The construction of shared knowledge bases remains an exciting research challenge. We now mostly use unstructured media (email, pen and paper) to exchange knowledge that could be useful to archive. This talk will present two interactive systems intended to help groups record and structure the knowledge they share. The first, Plexus, collects questions and their contributed answers in a two dimensional information space. We claim that the metaphor of shared space can help individuals utilize knowledge archives such as these. Users navigate the space to browse old responses, and may post new questions and answers. Plexus is illustrated with an archive of students' questions from subject 6.034, Artificial Intelligence.

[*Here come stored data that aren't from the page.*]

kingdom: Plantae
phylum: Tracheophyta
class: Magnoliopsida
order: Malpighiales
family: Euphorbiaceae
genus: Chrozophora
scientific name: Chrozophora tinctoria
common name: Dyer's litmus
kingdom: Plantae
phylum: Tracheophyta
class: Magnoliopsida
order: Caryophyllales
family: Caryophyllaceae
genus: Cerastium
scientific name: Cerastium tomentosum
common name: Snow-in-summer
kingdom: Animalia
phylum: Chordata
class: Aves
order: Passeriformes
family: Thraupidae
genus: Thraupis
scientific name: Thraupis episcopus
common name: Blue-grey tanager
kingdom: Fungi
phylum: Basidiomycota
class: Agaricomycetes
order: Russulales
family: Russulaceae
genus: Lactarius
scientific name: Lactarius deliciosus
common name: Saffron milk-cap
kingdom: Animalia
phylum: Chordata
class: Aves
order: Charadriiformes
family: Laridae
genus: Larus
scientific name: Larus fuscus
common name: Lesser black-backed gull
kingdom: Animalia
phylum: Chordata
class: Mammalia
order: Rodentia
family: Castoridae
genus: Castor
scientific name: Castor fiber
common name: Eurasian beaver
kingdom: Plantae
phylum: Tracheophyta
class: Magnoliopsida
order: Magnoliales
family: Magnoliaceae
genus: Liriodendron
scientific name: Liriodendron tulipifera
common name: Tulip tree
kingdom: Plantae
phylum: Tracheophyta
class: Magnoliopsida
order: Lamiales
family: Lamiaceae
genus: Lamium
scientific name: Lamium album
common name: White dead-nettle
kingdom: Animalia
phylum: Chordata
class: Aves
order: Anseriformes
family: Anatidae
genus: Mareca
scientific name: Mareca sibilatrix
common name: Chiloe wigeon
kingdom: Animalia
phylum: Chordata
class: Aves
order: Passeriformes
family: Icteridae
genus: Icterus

Landmarks, regions, and a path through the space assist navigation by relating questions to subject material. The design rationale behind Plexus and examples of its use will be presented. The second system, Whimsy, will focus on capturing the ideas generated through collaborative brainstorming. This tool is more proposed than realized, and as such, I will discuss some claims about brainstorming tools that Whimsy is intended to exemplify: 1) they should permit the easy expression of ideas; 2) they should be as ubiquitous as possible, since ideas can occur anywhere; 3) they should archive the captured ideas, so that no good idea is ever lost; 4) they should allow the group to ask, "Where were we?" 5) they should combine private and group brainstorming. I will present arguments for these claims, and discuss how Whimsy intends to realize them through digital whiteboard, voice capture, and context annotation technologies. Plexus is joint work with William Neveitt, Rebecca Xiong, and Randy Davis.